§ Your objective:
The output should be the line containing "left eye: (68, 206)" and every later line of the records, exactly as written, and nothing else.

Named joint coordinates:
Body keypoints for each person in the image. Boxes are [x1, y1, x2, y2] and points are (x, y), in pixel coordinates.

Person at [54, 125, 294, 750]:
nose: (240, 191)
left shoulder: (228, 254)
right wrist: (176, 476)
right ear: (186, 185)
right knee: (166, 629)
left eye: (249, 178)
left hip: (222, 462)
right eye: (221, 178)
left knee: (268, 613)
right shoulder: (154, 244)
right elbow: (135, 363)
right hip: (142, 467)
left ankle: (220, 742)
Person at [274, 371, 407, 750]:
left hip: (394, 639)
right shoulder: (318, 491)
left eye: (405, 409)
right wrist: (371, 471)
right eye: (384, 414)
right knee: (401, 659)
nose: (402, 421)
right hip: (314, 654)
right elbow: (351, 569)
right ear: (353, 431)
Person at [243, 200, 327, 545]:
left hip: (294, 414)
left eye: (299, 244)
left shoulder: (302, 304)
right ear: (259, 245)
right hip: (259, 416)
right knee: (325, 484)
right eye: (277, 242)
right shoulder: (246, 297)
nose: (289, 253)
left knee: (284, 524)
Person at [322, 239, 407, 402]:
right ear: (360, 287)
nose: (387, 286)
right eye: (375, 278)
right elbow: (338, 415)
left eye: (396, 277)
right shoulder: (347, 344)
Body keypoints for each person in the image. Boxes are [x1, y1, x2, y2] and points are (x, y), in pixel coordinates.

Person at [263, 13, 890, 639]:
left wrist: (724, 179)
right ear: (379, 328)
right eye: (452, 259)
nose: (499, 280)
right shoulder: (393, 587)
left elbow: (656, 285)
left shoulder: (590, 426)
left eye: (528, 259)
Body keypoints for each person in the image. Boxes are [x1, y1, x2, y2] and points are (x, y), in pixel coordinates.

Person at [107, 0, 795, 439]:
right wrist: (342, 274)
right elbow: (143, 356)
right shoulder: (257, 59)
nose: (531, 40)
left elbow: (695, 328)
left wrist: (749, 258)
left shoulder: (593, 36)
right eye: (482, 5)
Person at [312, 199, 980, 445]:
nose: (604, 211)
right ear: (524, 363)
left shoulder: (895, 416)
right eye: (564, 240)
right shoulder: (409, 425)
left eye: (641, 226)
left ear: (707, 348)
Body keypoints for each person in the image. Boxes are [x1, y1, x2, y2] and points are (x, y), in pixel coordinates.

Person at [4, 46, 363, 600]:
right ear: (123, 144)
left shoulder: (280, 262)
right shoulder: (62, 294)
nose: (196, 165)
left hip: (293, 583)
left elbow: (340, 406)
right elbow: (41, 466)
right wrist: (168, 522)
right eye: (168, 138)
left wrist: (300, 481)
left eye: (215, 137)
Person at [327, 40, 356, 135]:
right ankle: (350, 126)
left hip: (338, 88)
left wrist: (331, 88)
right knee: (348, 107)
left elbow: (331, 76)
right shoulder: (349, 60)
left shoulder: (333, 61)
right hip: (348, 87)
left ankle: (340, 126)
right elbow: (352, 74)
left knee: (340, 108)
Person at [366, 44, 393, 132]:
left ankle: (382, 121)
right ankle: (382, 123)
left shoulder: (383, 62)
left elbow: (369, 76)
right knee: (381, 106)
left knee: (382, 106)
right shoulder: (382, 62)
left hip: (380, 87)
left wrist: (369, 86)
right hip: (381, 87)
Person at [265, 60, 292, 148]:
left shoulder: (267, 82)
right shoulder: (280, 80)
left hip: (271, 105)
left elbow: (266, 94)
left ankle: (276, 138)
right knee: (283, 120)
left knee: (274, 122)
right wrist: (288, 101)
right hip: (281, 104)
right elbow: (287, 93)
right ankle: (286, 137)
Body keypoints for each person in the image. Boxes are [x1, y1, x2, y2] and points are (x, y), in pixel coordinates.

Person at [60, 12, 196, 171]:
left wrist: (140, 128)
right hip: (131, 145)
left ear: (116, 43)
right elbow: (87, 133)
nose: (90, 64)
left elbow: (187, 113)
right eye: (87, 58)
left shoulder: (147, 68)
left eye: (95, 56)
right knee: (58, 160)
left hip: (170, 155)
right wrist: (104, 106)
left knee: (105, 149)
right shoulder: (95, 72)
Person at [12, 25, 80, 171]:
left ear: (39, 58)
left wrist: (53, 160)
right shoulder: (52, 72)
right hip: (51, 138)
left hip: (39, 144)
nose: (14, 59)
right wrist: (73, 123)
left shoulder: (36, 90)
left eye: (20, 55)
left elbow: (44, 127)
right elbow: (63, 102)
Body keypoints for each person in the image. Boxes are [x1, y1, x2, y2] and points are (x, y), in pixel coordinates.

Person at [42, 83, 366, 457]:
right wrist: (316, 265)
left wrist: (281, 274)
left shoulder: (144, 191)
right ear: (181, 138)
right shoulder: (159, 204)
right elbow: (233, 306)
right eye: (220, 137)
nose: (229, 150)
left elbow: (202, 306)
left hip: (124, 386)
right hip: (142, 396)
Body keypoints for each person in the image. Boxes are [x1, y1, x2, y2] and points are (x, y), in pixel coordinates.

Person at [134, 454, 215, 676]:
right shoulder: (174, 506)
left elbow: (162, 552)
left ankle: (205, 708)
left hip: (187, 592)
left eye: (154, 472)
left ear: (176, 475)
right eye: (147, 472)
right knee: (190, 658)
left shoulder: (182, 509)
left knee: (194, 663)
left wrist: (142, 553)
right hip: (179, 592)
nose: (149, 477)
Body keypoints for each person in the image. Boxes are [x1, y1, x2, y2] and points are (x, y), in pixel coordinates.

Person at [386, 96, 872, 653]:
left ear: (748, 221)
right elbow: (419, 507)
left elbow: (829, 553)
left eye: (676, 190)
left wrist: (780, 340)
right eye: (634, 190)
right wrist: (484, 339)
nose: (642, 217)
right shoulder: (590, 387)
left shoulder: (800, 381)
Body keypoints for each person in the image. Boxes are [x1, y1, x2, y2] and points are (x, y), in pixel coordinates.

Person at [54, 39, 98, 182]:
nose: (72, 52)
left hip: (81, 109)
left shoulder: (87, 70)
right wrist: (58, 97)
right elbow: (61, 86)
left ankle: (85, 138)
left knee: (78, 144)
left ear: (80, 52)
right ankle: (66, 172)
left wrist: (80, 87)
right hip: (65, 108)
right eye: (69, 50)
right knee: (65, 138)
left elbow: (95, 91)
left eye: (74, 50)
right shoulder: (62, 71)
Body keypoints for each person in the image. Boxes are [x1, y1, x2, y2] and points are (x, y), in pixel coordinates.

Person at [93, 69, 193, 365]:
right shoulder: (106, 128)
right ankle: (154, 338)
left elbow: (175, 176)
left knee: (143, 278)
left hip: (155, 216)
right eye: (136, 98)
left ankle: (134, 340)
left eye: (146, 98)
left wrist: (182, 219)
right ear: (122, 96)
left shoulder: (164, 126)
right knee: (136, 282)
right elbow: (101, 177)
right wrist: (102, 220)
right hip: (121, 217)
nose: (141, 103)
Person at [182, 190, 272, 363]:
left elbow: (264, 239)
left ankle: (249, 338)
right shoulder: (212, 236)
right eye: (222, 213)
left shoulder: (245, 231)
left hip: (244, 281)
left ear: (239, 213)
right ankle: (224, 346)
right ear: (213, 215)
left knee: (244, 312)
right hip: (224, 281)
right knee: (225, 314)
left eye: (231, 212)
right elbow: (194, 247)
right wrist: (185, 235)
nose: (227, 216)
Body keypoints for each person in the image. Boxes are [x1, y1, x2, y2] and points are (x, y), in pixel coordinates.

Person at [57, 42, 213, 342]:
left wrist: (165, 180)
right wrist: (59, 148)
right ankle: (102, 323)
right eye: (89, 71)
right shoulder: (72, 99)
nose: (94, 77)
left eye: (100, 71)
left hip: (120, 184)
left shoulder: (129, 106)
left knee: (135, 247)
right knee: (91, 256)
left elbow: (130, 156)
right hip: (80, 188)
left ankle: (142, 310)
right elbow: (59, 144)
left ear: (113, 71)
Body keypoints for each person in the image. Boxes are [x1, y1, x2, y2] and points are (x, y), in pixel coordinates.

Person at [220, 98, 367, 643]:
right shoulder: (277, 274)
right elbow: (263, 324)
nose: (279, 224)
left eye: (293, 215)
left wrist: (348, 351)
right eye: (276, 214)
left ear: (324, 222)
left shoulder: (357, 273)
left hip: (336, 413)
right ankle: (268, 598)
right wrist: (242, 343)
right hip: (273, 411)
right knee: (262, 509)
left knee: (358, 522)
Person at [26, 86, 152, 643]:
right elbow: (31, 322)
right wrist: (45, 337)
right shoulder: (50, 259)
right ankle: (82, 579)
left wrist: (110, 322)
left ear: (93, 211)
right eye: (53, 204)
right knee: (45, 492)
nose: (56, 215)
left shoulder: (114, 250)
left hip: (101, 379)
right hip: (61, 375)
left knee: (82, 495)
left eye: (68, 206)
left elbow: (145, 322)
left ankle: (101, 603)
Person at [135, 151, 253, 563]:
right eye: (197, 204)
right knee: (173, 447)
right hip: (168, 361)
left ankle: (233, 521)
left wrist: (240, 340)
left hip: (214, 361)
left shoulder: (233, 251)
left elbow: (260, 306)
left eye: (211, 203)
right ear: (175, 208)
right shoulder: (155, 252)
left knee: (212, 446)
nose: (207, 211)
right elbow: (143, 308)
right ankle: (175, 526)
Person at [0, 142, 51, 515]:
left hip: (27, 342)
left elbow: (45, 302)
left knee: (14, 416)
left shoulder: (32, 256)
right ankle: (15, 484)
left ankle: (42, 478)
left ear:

§ Output for this exercise:
left eye: (68, 206)
left elbow: (145, 322)
left ankle: (101, 603)
Person at [135, 151, 253, 563]:
right eye: (197, 204)
right knee: (173, 447)
right hip: (168, 361)
left ankle: (233, 521)
left wrist: (240, 340)
left hip: (214, 361)
left shoulder: (233, 251)
left elbow: (260, 306)
left eye: (211, 203)
right ear: (175, 208)
right shoulder: (155, 252)
left knee: (212, 446)
nose: (207, 211)
right elbow: (143, 308)
right ankle: (175, 526)
Person at [0, 142, 51, 515]:
left hip: (27, 342)
left elbow: (45, 302)
left knee: (14, 416)
left shoulder: (32, 256)
right ankle: (15, 484)
left ankle: (42, 478)
left ear:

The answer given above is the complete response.